There must therefore be good reason to believe in the uniformity of these supernovas, as well as some reason to doubt it. Along this line, there's an interesting article in Science, 2 July 1999, p. 19, "Has a Cosmic Standard Candle Flickered?" This article contains the following quotation:
Type Ia supernovas are believed to arise in interacting binaries from the thermonuclear explosion of a carbon-oxygen white dwarf pushed beyond the Chandrasekhar limit by mass transfer from a neighbouring companion star. In the process a fixed amount of radioactive nickel-56 is believed to be produced, whose subsequent decay into cobalt-56 and then to stable iron-56 is thought to power the entire light curve in these events. As a consequence of the uniformity of the underlying processes, type Ia supernovas serve, in principle, as excellent "standard candles" to obtain extragalactic distances. In practice, the uniformity of the underlying conditions has been questioned as being controversial.(from the online Encyclopedia Britannica article, "Cosmos: The extragalactic distance scale and Hubble's constant")
So again we have some evidence that these supernovas are uniform, since each group seems to have similar behavior, and some evidence that they are not, since the more distant group has different behavior.
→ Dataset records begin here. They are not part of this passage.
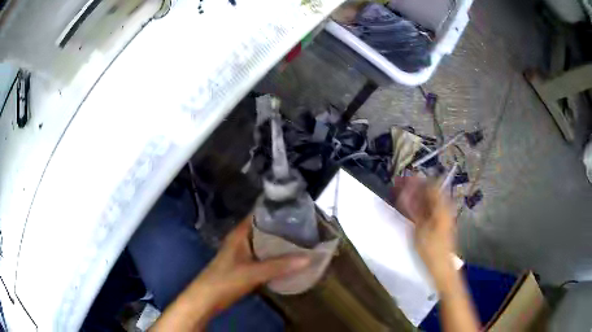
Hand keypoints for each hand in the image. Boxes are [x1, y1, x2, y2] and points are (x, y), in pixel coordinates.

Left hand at [152, 216, 310, 330]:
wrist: (207, 299)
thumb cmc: (225, 281)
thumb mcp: (253, 272)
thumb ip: (279, 266)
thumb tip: (309, 258)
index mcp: (240, 234)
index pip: (259, 214)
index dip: (276, 210)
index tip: (298, 209)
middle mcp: (241, 240)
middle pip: (264, 228)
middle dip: (282, 227)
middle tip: (306, 226)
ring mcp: (242, 253)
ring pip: (264, 242)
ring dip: (280, 242)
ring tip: (302, 239)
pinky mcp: (244, 265)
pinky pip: (263, 255)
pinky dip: (275, 255)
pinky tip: (289, 258)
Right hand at [394, 177, 454, 274]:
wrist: (442, 266)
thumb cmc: (431, 249)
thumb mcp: (420, 229)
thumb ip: (413, 208)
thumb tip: (405, 192)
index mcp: (442, 207)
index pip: (430, 185)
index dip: (416, 180)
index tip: (402, 179)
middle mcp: (444, 207)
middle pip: (429, 192)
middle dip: (414, 187)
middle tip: (398, 187)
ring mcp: (442, 216)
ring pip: (428, 200)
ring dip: (415, 196)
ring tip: (400, 196)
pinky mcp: (439, 223)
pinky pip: (428, 209)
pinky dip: (418, 207)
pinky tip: (408, 209)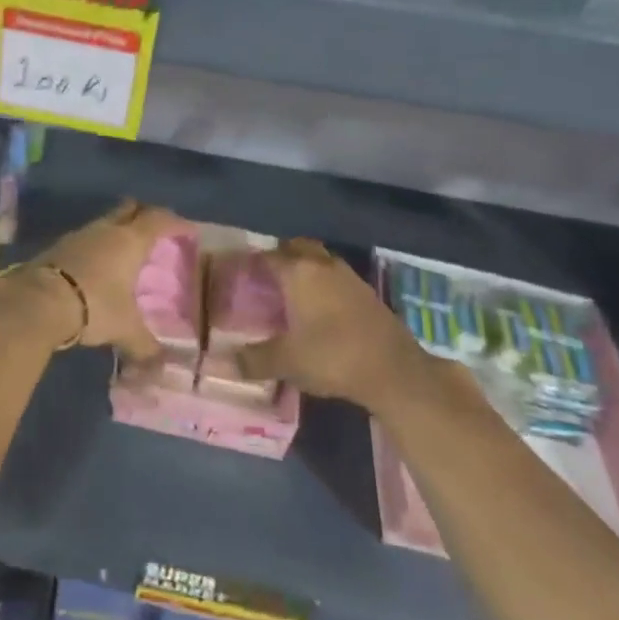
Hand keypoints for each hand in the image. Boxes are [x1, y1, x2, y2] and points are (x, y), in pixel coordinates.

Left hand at [25, 199, 190, 363]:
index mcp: (130, 241)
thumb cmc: (94, 306)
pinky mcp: (57, 247)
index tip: (188, 230)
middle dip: (143, 215)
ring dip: (116, 232)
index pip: (158, 220)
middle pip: (129, 209)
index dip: (175, 223)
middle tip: (155, 231)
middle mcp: (105, 230)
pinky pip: (85, 240)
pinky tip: (96, 267)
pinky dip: (96, 248)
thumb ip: (144, 344)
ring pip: (104, 224)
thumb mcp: (125, 329)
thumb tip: (160, 363)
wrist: (38, 301)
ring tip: (125, 252)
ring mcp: (78, 236)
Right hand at [236, 238, 424, 404]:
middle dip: (280, 256)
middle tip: (264, 276)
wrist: (395, 371)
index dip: (250, 263)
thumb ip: (253, 360)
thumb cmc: (333, 357)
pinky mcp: (367, 293)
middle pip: (297, 248)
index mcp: (299, 273)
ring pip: (319, 260)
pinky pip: (336, 277)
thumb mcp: (286, 362)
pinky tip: (318, 307)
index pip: (267, 256)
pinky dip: (323, 283)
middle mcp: (323, 265)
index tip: (237, 273)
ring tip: (289, 290)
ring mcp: (349, 277)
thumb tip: (223, 363)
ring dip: (305, 268)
"A team of astronomers says it has found slight, previously unnoticed variations among the exploding stars called type Ia supernovae. These explosions, thought to flare up to roughly the same brightness each time, have served the crucial role of "standard candles" whose apparent brightness, as seen from Earth, can serve as a measure of their distance. ..."
"The team found that the time it took the explosions to reach their peak brightness was more than 2 days longer than the average for supernovae billions of light-years away as measured by a second group. `They're pretty strongly discordant with one another,' says Riess of the two data sets. `If it's true, it's extremely interesting,' says Eddie Barron, an astrophysicist ... "
This is very interesting. This difference could mean that these explosions apparently occur in slow motion when they are further away. This would be consistent with a slowdown in the speed of light, which would make distant objects appear in slow motion relative to nearby ones. If light were traveling faster when it left an object than when it arrived on earth, events that occurred when the light left the object would appear in slow motion to us. A change in the speed of light might affect the properties of matter in many ways, but it could be that a residual slowdown in apparent explosion time would remain.
This possibility can be tested by seeing if this pattern of slowdown with distance is confirmed by more measurements in many more locations in the universe. If so, then it is hard to see how there could be a systematic variation in such supernovas with distance from the earth. The only reasonable explanation would be some change in the physical constants with time, such as a decrease in the speed of light.